One of the laws, S.B. 599, repeals the current law that had previously allowed insurers to require beneficiaries to receive their life insurance proceeds only through an RAA. The new law now requires life insurers to obtain a beneficiary’s written declaration as to how he/she wants to receive a benefit payment. California State Insurance Commissioner Dave Jones asked the state legislature to pass this law because of the issues RAA accounts can present. Retained asset accounts appear similar to a checking account, however retailers do not readily accept RAA drafts, and some RAAs have minimum draft requirements. In addition, RAAs are not protected by federal deposit insurance, making the accounts not only hard to access, but also not ideal from a consumer perspective.
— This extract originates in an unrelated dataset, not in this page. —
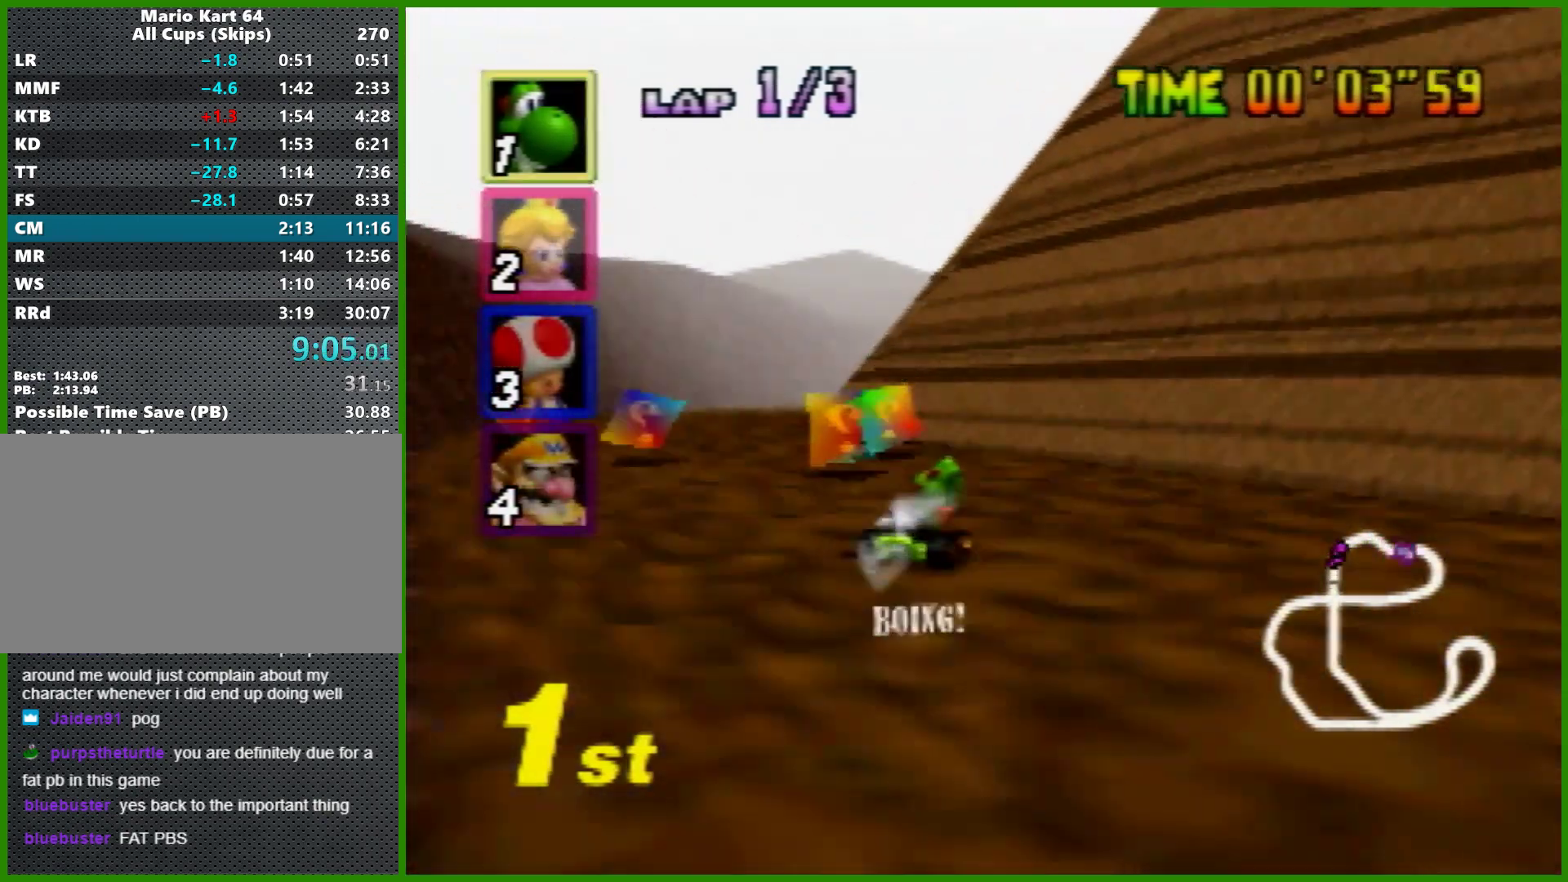
{"buttons": ["A", "R1"], "left_stick": "right", "events": [[200, "left_stick", "right"]]}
Under the new law, insurers can also set up an RAA if the beneficiary fails to make a decision and if the declaration form clearly disclosed that the default benefits payment mechanism was an RAA.
The second law, S.B. 713, requires insurers to make specific disclosures to beneficiaries of life insurance policies regarding retained asset accounts before the funds are placed into those accounts. This law is based on the National Association of Insurance Commissioners (NAIC) model bulletin drafted last year. Insurers will now need to inform beneficiaries of how they can access the entire account amount, what the interest rate is, how the account funds are guaranteed, and how they can learn about their guaranteed limits of coverage so that they can make an informed decision about the RAA option. Also, if a beneficiary chooses to receive their benefits through an retained asset account, the bill requires insurers to issue a supplemental contract detailing beneficiaries’ rights and the insurer’s obligations relating to these accounts.